Caroline Counihan, RCNI legal policy director, said when sex offenders “go under the radar, that’s when the risk can escalate very very dramatically, and very quickly.”
Ms Counihan said she would have “huge concerns” over the handling of disclosures by authorities, and how much and to whom information would be provided to in local communities.
Vivian Geiran, director of the Probation Service, said he shared the concerns over notification.
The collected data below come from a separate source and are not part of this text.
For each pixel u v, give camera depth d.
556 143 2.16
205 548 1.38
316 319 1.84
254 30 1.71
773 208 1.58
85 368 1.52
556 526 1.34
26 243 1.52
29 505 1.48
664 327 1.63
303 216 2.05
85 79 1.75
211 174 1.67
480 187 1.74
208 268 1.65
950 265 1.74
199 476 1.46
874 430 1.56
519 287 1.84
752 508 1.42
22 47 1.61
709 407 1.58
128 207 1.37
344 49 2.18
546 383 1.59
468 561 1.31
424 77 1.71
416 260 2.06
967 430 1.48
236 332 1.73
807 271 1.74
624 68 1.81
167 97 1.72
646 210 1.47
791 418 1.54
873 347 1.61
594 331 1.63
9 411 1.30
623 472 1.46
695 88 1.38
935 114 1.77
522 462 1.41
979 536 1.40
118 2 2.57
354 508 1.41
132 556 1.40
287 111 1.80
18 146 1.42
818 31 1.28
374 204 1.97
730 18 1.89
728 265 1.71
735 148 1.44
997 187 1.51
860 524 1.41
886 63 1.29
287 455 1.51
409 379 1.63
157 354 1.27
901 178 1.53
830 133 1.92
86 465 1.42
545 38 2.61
Sex offenders being “driven underground” post release from prison was a “serious issue” the service faced, he said.
Previous sex offenders posed a bigger threat when authorities and probation services did not know their locations, he said.
The Oireachtas justice committee was discussing a Government bill, Sex Offenders (Amendment) Bill 2018, and a similar private members’ bill of the same name from Maureen O’Sullivan TD.
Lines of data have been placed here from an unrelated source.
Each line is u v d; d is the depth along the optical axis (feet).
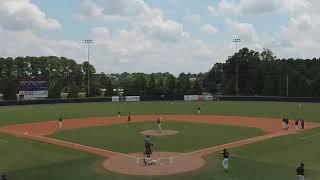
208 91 583.17
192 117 277.03
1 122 251.19
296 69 547.08
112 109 338.95
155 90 492.13
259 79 533.96
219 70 611.88
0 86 483.51
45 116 286.05
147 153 126.72
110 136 190.08
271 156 141.18
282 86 504.84
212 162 126.52
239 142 169.89
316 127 216.13
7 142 169.58
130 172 114.73
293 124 230.07
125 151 150.82
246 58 558.56
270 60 582.35
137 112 314.14
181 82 526.16
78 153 146.51
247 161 126.41
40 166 124.47
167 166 121.80
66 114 299.79
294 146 158.30
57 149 154.30
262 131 204.64
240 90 544.21
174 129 214.48
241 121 251.60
Fianna Fáil justice spokesman Jim O’Callaghan said the issue was a “very complex and complicated area” to legislate for. The legislation would allow for electronic tagging of sexual offenders, and for orders restricting travel to foreign countries, if there is a suspicion the individual planned to engage in child sex tourism.
No silver bullet
Mr Geiran said the two pieces of legislation would be “very significant updates” to the probation services current legal framework.
However, he said there was “no silver bullet” such as electronic monitoring, when it came to preventing sexual offenders reoffending. Efforts to tackle repeat offending had to be couched in a “whole systematic approach,” aimed at rehabilitating the offender, he said.
Ita Burke, deputy director of the Probation Service, said managing sexual offenders through electronic monitoring was not as simple as “putting on a tag and walking away.”
Dr Margaret Fitzgerald-O’Reilly, a law lecturer in the University of Limerick, told the committee there were questions of the effectiveness of electronic monitoring of sex offenders.
“The research tells us electronic monitoring is very costly, and there is a general consensus it is not cost effective,” she said. Evidence showed successful approaches to preventing sex offenders committing further crimes were based on reintegrating and reconnecting them to society, rather than isolating the individuals after their prison sentence.
Officers from the Police Service in Northern Ireland (PSNI) also attended the committee hearing to take questions on the proposed legislation. Foreign travel orders are in place in Northern Ireland for sex offenders, suspected of planning to travel abroad to engage in child sex tourism.
PSNI Detective Superintendent Ryan Henderson told the committee “very very few” travel orders had been applied for in recent years.
Ms Counihan said the provisions would be “useful” for Irish authorities, even if it only had to be applied to one offender every five years.